DOCUMENT EXTRACT
::::

ALL-681: SCADA/grid enrichment for monitoring index

completed

Priority: 0

Branch: wintermute/all-681-scada-monitoring-enrichment

PR: #11239

Implement SCADA/grid telemetry monitoring enrichment assuming PR #11228 merges. Create branch wintermute/all-681-scada-monitoring-enrichment stacked on seph/monitor-detected-priority-topics if needed. Add SCADA identity to telemetry.ingest, preserve device-backed telemetry, index SCADA telemetry without texture-devices match, enrich from grid-elements/ScadaGridNode where available, add mapping/tests, open PR assigned to sephcoster. Slack thread 1779915195.603589.

Event Timeline

created

progress

PR #11239 initial push (7c8e8b3) went red ~01:07Z: test-oem-adapter failed with TS2322 on vecScadaHandler.ts:451 because the published @texturehq/event-bus 10.22.0 (what adapters/oem resolves to) does not yet include the new scadaNode.gsGuid field; only the in-repo source schema does. DeepSource JS + coverage also red as downstream. Heartbeat (13:15Z) detected the red state, dropped scadaNode.gsGuid from the producer (device-consumer already falls back to event.externalId, so enrichment unchanged), confirmed local yarn lint clean + yarn tsc -p tsconfig.prod.json --noEmit clean, pushed 8c094f8. New CI run kicked off; resuming watch.

progress

Heartbeat 13:53Z verified PR #11239 CI state after the 13:13Z push (8c094f8). Outcome: all GitHub Actions gates green (test, test-device-domain, apollo), Cursor Bugbot ✅, CodeRabbit ✅. The only remaining red is DeepSource (JavaScript + Test coverage on domains/device) — both report 'Blocking issues or failing metrics found' but the PR inline report card is grade A across all axes with 0 inline issues and 90.7% new-code coverage. Verified the same two gates are failing on PR #11228 base tip (b457aec) with the identical pattern, so the DeepSource red is inherited from the base branch and not introduced by #11239. Posted honest 12h-of-red retrospective into Slack thread 1779915195.603589 (msg ts 1779976638.526339). PR state OPEN, mergeStateStatus UNSTABLE, awaiting #11228 merge. Stopping CI watch.

::::

DATASET CONTENT
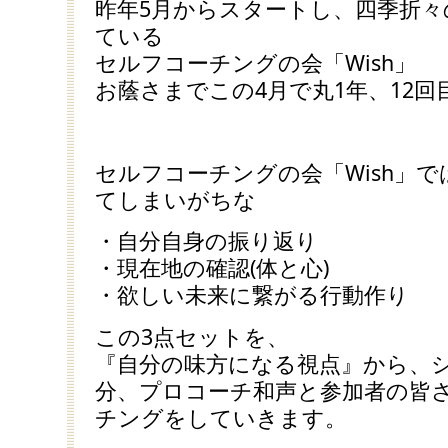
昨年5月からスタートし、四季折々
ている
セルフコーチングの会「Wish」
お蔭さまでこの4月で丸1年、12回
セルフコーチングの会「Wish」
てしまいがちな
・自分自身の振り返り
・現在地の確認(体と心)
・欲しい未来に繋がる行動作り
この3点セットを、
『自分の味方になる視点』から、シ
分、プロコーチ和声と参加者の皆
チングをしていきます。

::::

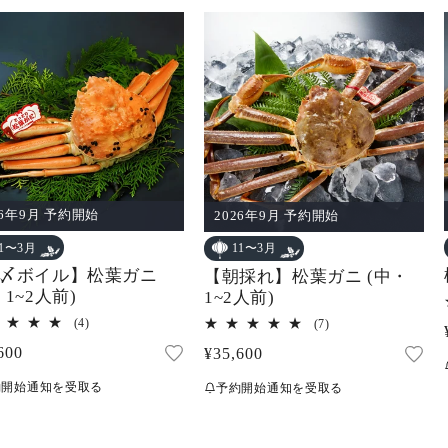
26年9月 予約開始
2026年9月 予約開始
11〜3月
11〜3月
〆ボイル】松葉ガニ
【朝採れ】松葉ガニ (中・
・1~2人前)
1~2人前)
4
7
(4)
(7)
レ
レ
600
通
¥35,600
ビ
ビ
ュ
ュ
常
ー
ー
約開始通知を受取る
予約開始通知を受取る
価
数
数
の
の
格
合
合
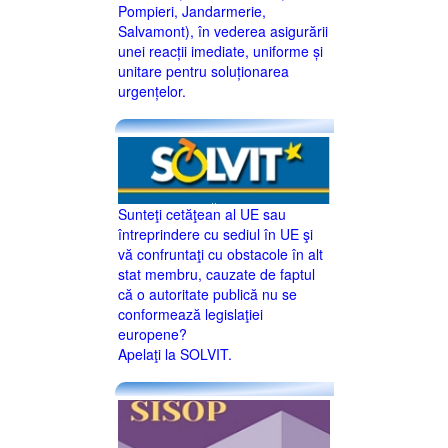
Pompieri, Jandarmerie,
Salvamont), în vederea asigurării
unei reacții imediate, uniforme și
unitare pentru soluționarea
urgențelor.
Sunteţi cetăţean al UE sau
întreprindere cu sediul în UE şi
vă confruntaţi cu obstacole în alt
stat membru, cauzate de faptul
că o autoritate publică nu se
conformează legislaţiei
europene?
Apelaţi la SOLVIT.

::::

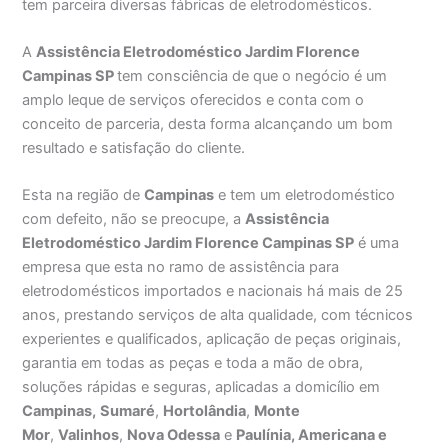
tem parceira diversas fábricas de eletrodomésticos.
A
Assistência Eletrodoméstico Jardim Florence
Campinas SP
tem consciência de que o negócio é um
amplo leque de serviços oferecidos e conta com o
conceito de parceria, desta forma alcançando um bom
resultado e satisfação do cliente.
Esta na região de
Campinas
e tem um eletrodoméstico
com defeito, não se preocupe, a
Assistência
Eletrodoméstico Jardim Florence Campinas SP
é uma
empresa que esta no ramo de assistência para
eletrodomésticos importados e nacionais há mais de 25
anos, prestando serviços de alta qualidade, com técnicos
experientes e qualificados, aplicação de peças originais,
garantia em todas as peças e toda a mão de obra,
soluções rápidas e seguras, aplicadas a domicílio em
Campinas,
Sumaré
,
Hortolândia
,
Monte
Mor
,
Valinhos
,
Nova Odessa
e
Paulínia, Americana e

::::

WORK TASK 1
Condense the paragraph of the SCADA enrichment ticket that begins "PR #11239 initial push" into a bulleted list that keeps its main facts.
WORK TASK 2
Reproduce the part of the records that opens with the line containing "tem parceira diversas" and closes with the line containing "Paulínia, Americana e", and nothing else.
The records have nothing to do with the text.

YOUR RESPONSE 1
- The first push of PR #11239 (7c8e8b3) failed CI around 01:07Z.
- test-oem-adapter failed with TS2322 on vecScadaHandler.ts:451.
- The cause was that the published @texturehq/event-bus 10.22.0, which adapters/oem resolves to, did not yet include the new scadaNode.gsGuid field. Only the in-repo source schema had it.
- DeepSource JS and coverage also went red as downstream failures.
- At 13:15Z, Heartbeat detected the red state and removed scadaNode.gsGuid from the producer. Enrichment was unchanged because device-consumer already falls back to event.externalId.
- Local yarn lint and yarn tsc -p tsconfig.prod.json --noEmit both ran clean, and 8c094f8 was pushed.
- A new CI run started, and the watch resumed.

YOUR RESPONSE 2
tem parceira diversas fábricas de eletrodomésticos.
A
Assistência Eletrodoméstico Jardim Florence
Campinas SP
tem consciência de que o negócio é um
amplo leque de serviços oferecidos e conta com o
conceito de parceria, desta forma alcançando um bom
resultado e satisfação do cliente.
Esta na região de
Campinas
e tem um eletrodoméstico
com defeito, não se preocupe, a
Assistência
Eletrodoméstico Jardim Florence Campinas SP
é uma
empresa que esta no ramo de assistência para
eletrodomésticos importados e nacionais há mais de 25
anos, prestando serviços de alta qualidade, com técnicos
experientes e qualificados, aplicação de peças originais,
garantia em todas as peças e toda a mão de obra,
soluções rápidas e seguras, aplicadas a domicílio em
Campinas,
Sumaré
,
Hortolândia
,
Monte
Mor
,
Valinhos
,
Nova Odessa
e
Paulínia, Americana e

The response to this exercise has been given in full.